12.20.2006

HH Com 206 (201)

Framed for larceny and money laundering? Until the Chief of Police came knocking, Julienne Béhar’s only concern was whether or not her fiancé would return from his medical volunteer work in Ghana before their wedding. Now she faces arrest warrants, FBI interviews, and a fake African charity.

Enter Solomon Wirth – solitary, wealthy, and disliked by pretty much everyone in Julienne’s small town. Solomon was the intended recipient of the funds Julienne is accused of stealing and should have been the first person pointing a finger her direction. Instead he forestalls her arrest, hires a PI to trace the missing funds, and takes on the FBI.

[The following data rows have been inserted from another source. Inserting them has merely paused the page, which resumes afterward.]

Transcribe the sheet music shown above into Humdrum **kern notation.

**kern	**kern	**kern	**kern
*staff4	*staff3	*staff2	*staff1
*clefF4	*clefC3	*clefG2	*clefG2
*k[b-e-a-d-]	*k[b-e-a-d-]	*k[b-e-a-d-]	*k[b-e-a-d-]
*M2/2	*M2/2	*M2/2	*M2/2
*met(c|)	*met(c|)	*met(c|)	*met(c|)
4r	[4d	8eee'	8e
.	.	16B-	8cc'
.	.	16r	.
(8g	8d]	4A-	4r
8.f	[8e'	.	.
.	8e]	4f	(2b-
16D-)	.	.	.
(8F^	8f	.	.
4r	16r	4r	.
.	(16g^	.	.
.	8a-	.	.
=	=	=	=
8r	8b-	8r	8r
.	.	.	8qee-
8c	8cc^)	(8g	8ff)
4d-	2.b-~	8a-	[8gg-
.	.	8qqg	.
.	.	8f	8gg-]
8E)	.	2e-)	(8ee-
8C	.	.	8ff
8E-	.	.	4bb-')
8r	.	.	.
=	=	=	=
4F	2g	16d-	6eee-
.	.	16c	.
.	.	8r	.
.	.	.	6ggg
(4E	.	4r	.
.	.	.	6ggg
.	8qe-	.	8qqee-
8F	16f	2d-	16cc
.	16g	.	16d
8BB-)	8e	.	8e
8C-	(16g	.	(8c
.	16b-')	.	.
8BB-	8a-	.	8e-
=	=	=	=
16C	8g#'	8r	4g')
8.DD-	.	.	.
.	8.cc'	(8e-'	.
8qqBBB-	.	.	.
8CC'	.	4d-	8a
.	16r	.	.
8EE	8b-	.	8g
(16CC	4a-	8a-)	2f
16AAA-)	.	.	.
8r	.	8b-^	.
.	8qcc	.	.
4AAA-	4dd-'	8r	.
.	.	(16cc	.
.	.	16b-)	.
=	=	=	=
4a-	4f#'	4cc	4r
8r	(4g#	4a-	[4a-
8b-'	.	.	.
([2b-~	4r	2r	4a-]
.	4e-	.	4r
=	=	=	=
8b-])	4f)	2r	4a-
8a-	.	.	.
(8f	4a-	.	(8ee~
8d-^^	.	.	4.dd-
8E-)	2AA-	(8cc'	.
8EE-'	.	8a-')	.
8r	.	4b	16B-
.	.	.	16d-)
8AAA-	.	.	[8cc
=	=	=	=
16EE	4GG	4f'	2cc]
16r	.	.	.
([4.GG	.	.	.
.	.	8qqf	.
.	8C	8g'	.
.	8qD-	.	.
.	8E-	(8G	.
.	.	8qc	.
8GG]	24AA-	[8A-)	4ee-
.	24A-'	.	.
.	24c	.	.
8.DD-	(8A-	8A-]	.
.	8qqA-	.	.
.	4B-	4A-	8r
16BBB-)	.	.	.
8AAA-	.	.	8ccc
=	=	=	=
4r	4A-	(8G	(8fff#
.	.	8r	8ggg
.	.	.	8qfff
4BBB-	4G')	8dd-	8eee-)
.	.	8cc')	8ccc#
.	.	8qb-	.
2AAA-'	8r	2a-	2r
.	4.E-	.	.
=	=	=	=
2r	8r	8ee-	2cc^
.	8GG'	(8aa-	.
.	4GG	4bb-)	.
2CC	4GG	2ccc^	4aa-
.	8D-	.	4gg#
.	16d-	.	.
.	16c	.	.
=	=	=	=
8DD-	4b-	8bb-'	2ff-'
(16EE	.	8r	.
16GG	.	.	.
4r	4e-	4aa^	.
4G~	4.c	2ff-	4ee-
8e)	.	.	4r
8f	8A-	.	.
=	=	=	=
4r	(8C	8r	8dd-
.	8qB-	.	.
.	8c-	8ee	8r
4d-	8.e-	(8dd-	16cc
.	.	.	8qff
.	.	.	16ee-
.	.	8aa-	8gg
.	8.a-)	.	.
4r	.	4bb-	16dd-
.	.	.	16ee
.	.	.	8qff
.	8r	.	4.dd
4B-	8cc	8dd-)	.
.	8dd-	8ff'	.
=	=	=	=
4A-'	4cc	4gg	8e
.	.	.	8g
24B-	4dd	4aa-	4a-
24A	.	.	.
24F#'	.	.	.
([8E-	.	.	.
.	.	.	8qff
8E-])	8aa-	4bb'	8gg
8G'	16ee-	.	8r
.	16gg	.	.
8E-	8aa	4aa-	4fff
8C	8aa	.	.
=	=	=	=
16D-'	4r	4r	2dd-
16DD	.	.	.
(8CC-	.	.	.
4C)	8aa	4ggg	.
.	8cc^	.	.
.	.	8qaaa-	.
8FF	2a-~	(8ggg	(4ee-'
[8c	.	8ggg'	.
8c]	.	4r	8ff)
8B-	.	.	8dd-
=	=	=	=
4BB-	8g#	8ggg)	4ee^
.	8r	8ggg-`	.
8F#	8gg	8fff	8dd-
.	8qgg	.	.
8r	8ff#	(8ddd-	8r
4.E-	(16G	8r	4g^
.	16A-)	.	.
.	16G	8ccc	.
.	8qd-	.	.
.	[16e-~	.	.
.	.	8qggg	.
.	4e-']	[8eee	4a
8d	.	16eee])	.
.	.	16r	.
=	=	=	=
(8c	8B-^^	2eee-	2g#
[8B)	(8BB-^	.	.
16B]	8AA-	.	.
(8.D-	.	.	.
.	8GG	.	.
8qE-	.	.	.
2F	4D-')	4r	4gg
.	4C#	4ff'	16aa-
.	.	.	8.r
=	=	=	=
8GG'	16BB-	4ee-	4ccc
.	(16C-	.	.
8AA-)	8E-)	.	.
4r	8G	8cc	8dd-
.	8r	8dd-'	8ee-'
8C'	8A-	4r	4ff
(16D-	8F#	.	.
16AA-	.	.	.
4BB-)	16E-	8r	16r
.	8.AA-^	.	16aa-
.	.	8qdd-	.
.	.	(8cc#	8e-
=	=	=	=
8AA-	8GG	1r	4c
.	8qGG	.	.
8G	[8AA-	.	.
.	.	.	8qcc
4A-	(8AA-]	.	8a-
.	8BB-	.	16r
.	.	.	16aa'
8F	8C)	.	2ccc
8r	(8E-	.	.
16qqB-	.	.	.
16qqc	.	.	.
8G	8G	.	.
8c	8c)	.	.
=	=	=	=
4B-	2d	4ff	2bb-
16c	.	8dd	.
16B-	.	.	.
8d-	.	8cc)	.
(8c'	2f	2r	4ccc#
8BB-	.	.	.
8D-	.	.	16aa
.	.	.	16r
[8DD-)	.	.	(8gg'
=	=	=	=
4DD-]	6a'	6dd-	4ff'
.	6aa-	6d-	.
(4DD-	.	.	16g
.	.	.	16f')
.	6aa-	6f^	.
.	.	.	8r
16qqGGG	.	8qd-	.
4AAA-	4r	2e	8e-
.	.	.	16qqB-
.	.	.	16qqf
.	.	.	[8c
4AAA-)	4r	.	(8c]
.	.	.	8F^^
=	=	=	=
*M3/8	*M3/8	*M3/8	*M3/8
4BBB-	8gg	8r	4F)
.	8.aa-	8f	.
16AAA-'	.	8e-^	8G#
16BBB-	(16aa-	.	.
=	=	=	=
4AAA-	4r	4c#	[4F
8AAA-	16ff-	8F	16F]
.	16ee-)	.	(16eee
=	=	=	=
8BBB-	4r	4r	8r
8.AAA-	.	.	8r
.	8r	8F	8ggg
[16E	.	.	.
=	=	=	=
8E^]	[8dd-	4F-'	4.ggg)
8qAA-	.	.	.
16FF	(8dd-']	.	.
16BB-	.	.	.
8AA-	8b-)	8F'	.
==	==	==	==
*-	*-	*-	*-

Julienne is grateful, if suspicious of his motives, and accepts his help in discovering who has framed her and why. Their search takes them deep into the history of the Béhar family and unearths choices that no one, including Julienne, wants faced today. Then her fiancé returns with his own tales of criminal accusations and FBI interrogations. To clear her name, exonerate her fiancé, and free herself from an increasing attraction to Solomon, Julienne must confront and expose the lies that have molded three generations of Béhar women.

This is a tad overwrought and unfocused. It's not very compelling because there's no antagonist.

4 comments:

Anonymous said...

Dog, I hope this isn't like that Shirley McClaine and what's his name (Dances with Wolves, the name escapes me) in which the guy had a history with her mother.

If the whole plot is that they are trying to uncover who's behind it, then they better be real interesting along the way.

wavybrains said...

I really like this. If Romantic Suspense is your intended genre play up the attraction more and the present danger--the three generations of women thing is a neat twist and great backstory but you need immediate danger plus powerful attraction to hook the RS reader--and you are SO close. Almost there.

jamiehall said...

There are a lot of details here building up just one plot feature: that something fishy is going on, and the police have suspicions about the MC. Once we know that much, telling us about it in more detail (instead of adding significant details that are actually new plot twists) just makes it less hook-like. I assume the main character is being framed by someone? There is no problem in coming out and saying that she discovers that someone is framing her.

xiqay said...

a "tad" overwrought!

Miss Snark now engages in understatement.